Relacione, na ordem em que aparecem, todos os números presentes no trecho abaixo sobre as moças casadoiras, sejam eles escritos em algarismos, por extenso ou em algarismos romanos.

> TRECHO SELECIONADO:
#####
Moças casadoiras

Durante o século XIX, as moças viviam reclusas sob o poder dos pais até o momento de passar, ainda adolescentes, às mãos do marido. Aos olhos dos estrangeiros, elas se interessavam prematuramente pelo sexo oposto: “Antes de cumprir dez anos, uma menina conhece perfeitamente bem o valor dos homens como maridos e o que é o flerte; gracejará com suas irmãs a respeito deste ou daquele rapaz e se dará conta muito bem de que seu próprio objetivo na vida é assegurar-se um homem”, diria a inglesa May Frances em 1890.

Não havia liberdade para escolher de acordo com o coração, e os arranjos promovidos pela família prevaleciam: “Minha filha, este é o teu futuro esposo”, sublinhava o missionário norte-americano Daniel Kidder, que, em 1837, via os pais entregarem as filhas aos amigos. A virgindade era severamente controlada, e moças não saíam sozinhas com rapazes. As oportunidades de comunicação também eram raras.
#####
> DADOS ARMAZENADOS:
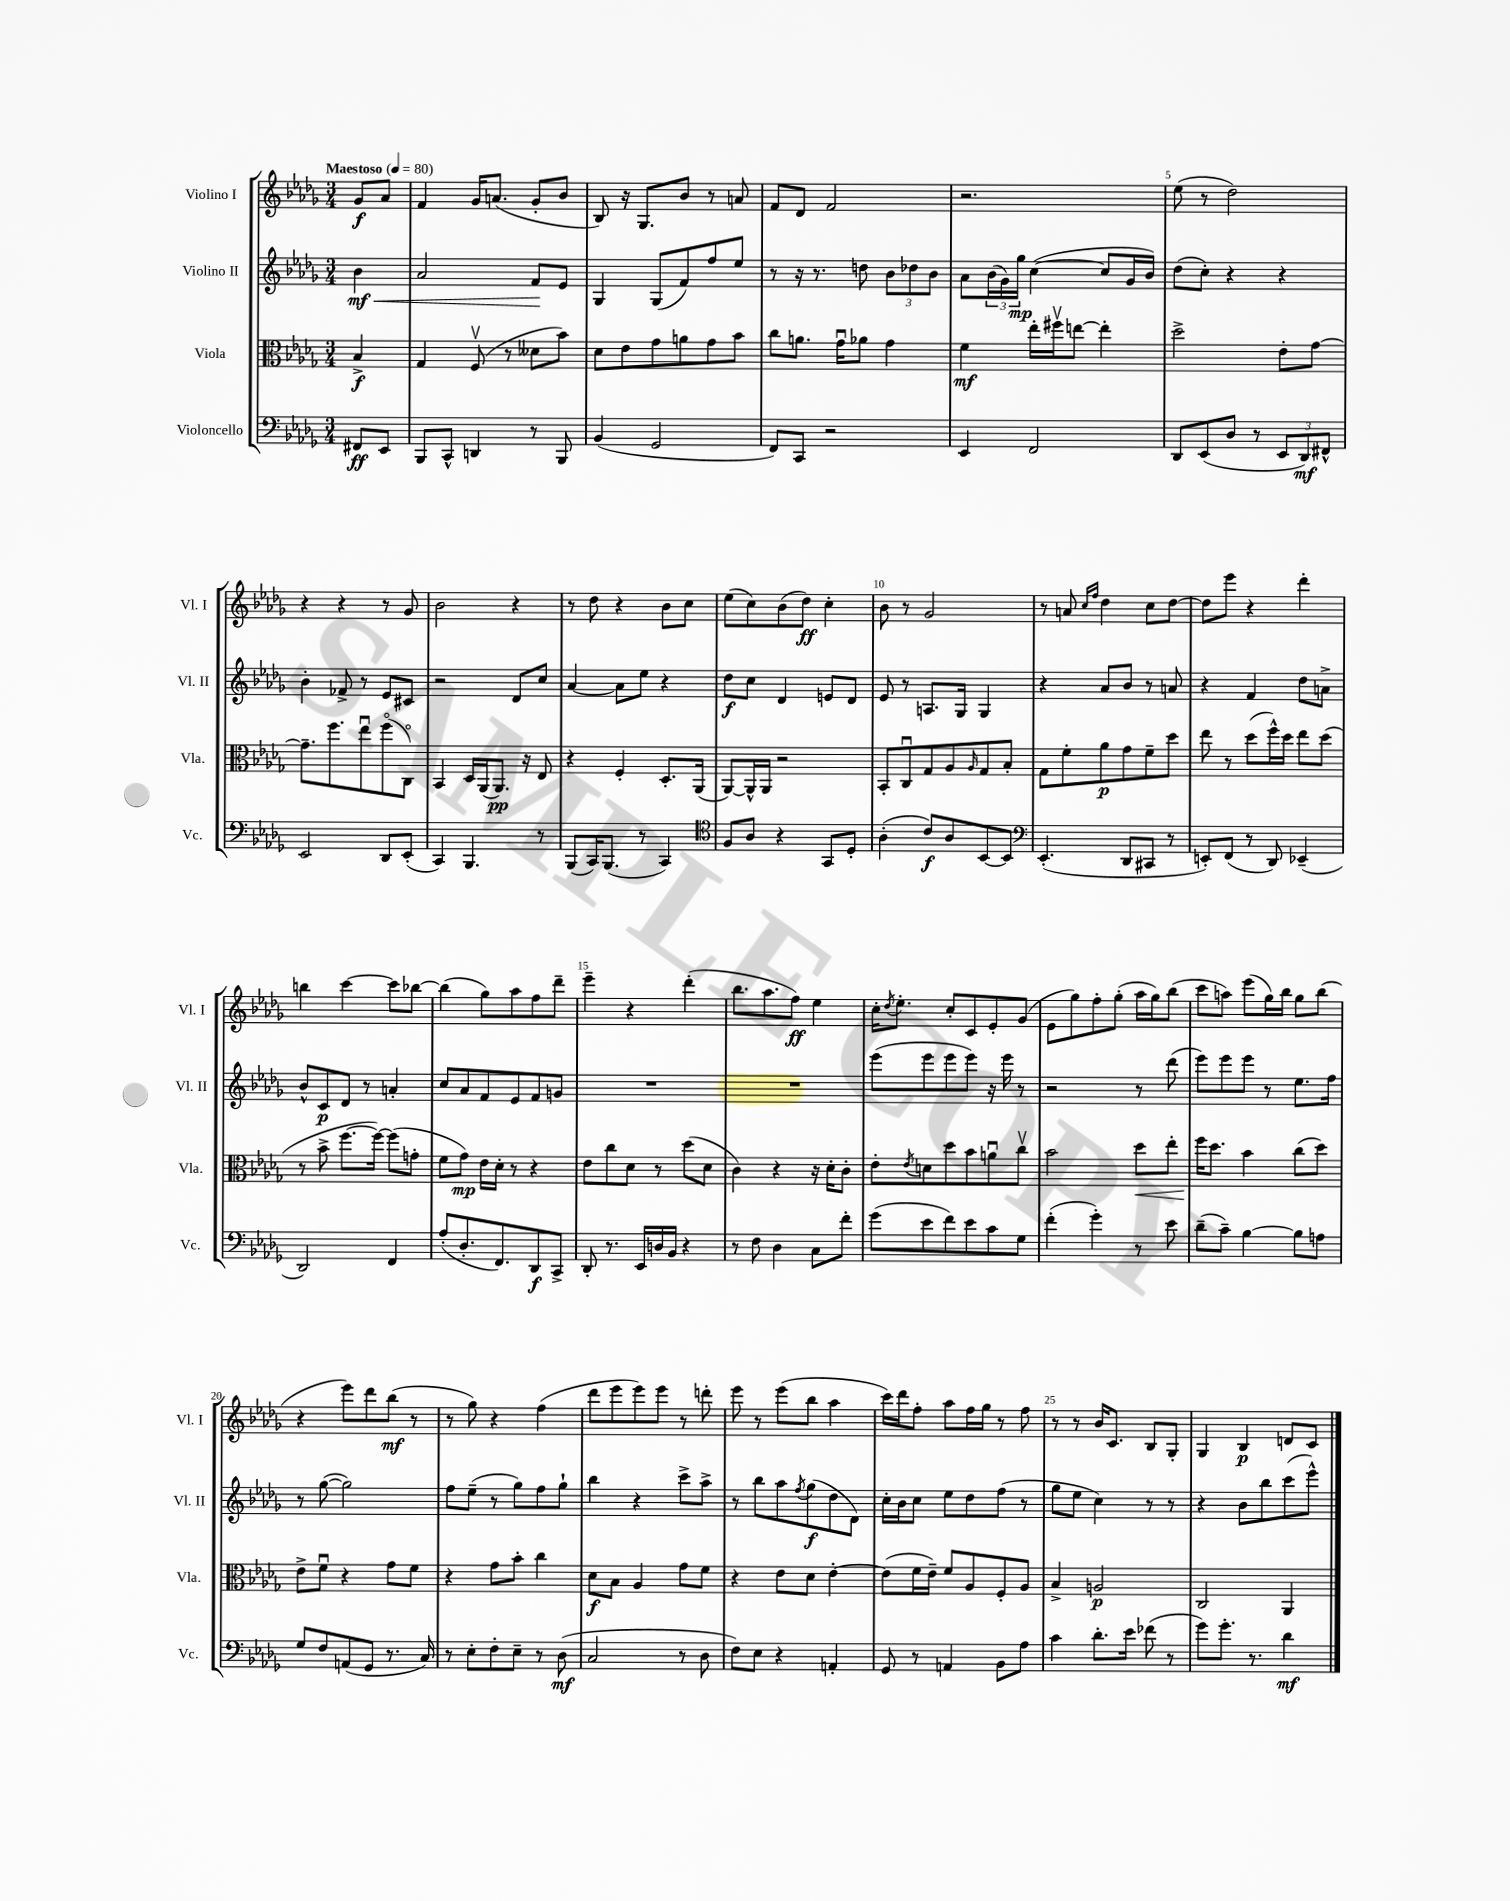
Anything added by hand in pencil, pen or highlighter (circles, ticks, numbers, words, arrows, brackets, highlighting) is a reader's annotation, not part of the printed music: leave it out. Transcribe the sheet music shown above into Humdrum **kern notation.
#####
> RESPOSTA ESPERADA:
XIX (século XIX), dez (dez anos), 1890, 1837